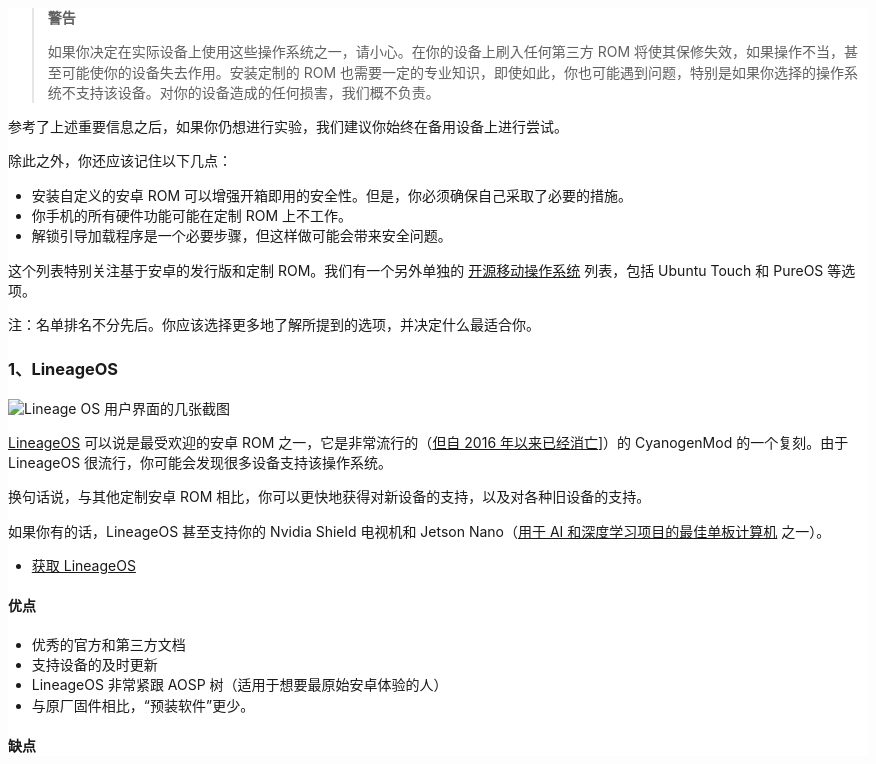 

> 
> **警告**
> 
> 
> 如果你决定在实际设备上使用这些操作系统之一，请小心。在你的设备上刷入任何第三方 ROM 将使其保修失效，如果操作不当，甚至可能使你的设备失去作用。安装定制的 ROM 也需要一定的专业知识，即使如此，你也可能遇到问题，特别是如果你选择的操作系统不支持该设备。对你的设备造成的任何损害，我们概不负责。
> 
> 
> 


参考了上述重要信息之后，如果你仍想进行实验，我们建议你始终在备用设备上进行尝试。


除此之外，你还应该记住以下几点：


* 安装自定义的安卓 ROM 可以增强开箱即用的安全性。但是，你必须确保自己采取了必要的措施。
* 你手机的所有硬件功能可能在定制 ROM 上不工作。
* 解锁引导加载程序是一个必要步骤，但这样做可能会带来安全问题。


这个列表特别关注基于安卓的发行版和定制 ROM。我们有一个另外单独的 [开源移动操作系统](https://itsfoss.com/open-source-alternatives-android/) 列表，包括 Ubuntu Touch 和 PureOS 等选项。


注：名单排名不分先后。你应该选择更多地了解所提到的选项，并决定什么最适合你。


### 1、LineageOS


![Lineage OS 用户界面的几张截图](/data/attachment/album/202112/04/143239c5uutworurr9tx5o.jpg)


[LineageOS](https://lineageos.org/) 可以说是最受欢迎的安卓 ROM 之一，它是非常流行的（[但自 2016 年以来已经消亡](https://www.androidauthority.com/cyanogenmod-lineageos-654810/)]）的 CyanogenMod 的一个复刻。由于 LineageOS 很流行，你可能会发现很多设备支持该操作系统。


换句话说，与其他定制安卓 ROM 相比，你可以更快地获得对新设备的支持，以及对各种旧设备的支持。


如果你有的话，LineageOS 甚至支持你的 Nvidia Shield 电视机和 Jetson Nano（[用于 AI 和深度学习项目的最佳单板计算机](https://itsfoss.com/best-sbc-for-ai/) 之一）。


* [获取 LineageOS](https://lineageos.org/)


#### 优点


* 优秀的官方和第三方文档
* 支持设备的及时更新
* LineageOS 非常紧跟 AOSP 树（适用于想要最原始安卓体验的人）
* 与原厂固件相比，“预装软件”更少。


#### 缺点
==*==
| Task description |
Write out every record above exactly, leaving no picture in the result.

| The completed task |
> 
> **警告**
> 
> 
> 如果你决定在实际设备上使用这些操作系统之一，请小心。在你的设备上刷入任何第三方 ROM 将使其保修失效，如果操作不当，甚至可能使你的设备失去作用。安装定制的 ROM 也需要一定的专业知识，即使如此，你也可能遇到问题，特别是如果你选择的操作系统不支持该设备。对你的设备造成的任何损害，我们概不负责。
> 
> 
> 


参考了上述重要信息之后，如果你仍想进行实验，我们建议你始终在备用设备上进行尝试。


除此之外，你还应该记住以下几点：


* 安装自定义的安卓 ROM 可以增强开箱即用的安全性。但是，你必须确保自己采取了必要的措施。
* 你手机的所有硬件功能可能在定制 ROM 上不工作。
* 解锁引导加载程序是一个必要步骤，但这样做可能会带来安全问题。


这个列表特别关注基于安卓的发行版和定制 ROM。我们有一个另外单独的 [开源移动操作系统](https://itsfoss.com/open-source-alternatives-android/) 列表，包括 Ubuntu Touch 和 PureOS 等选项。


注：名单排名不分先后。你应该选择更多地了解所提到的选项，并决定什么最适合你。


### 1、LineageOS


![Lineage OS 用户界面的几张截图](/data/attachment/album/202112/04/143239c5uutworurr9tx5o.jpg)


[LineageOS](https://lineageos.org/) 可以说是最受欢迎的安卓 ROM 之一，它是非常流行的（[但自 2016 年以来已经消亡](https://www.androidauthority.com/cyanogenmod-lineageos-654810/)]）的 CyanogenMod 的一个复刻。由于 LineageOS 很流行，你可能会发现很多设备支持该操作系统。


换句话说，与其他定制安卓 ROM 相比，你可以更快地获得对新设备的支持，以及对各种旧设备的支持。


如果你有的话，LineageOS 甚至支持你的 Nvidia Shield 电视机和 Jetson Nano（[用于 AI 和深度学习项目的最佳单板计算机](https://itsfoss.com/best-sbc-for-ai/) 之一）。


* [获取 LineageOS](https://lineageos.org/)


#### 优点


* 优秀的官方和第三方文档
* 支持设备的及时更新
* LineageOS 非常紧跟 AOSP 树（适用于想要最原始安卓体验的人）
* 与原厂固件相比，“预装软件”更少。


#### 缺点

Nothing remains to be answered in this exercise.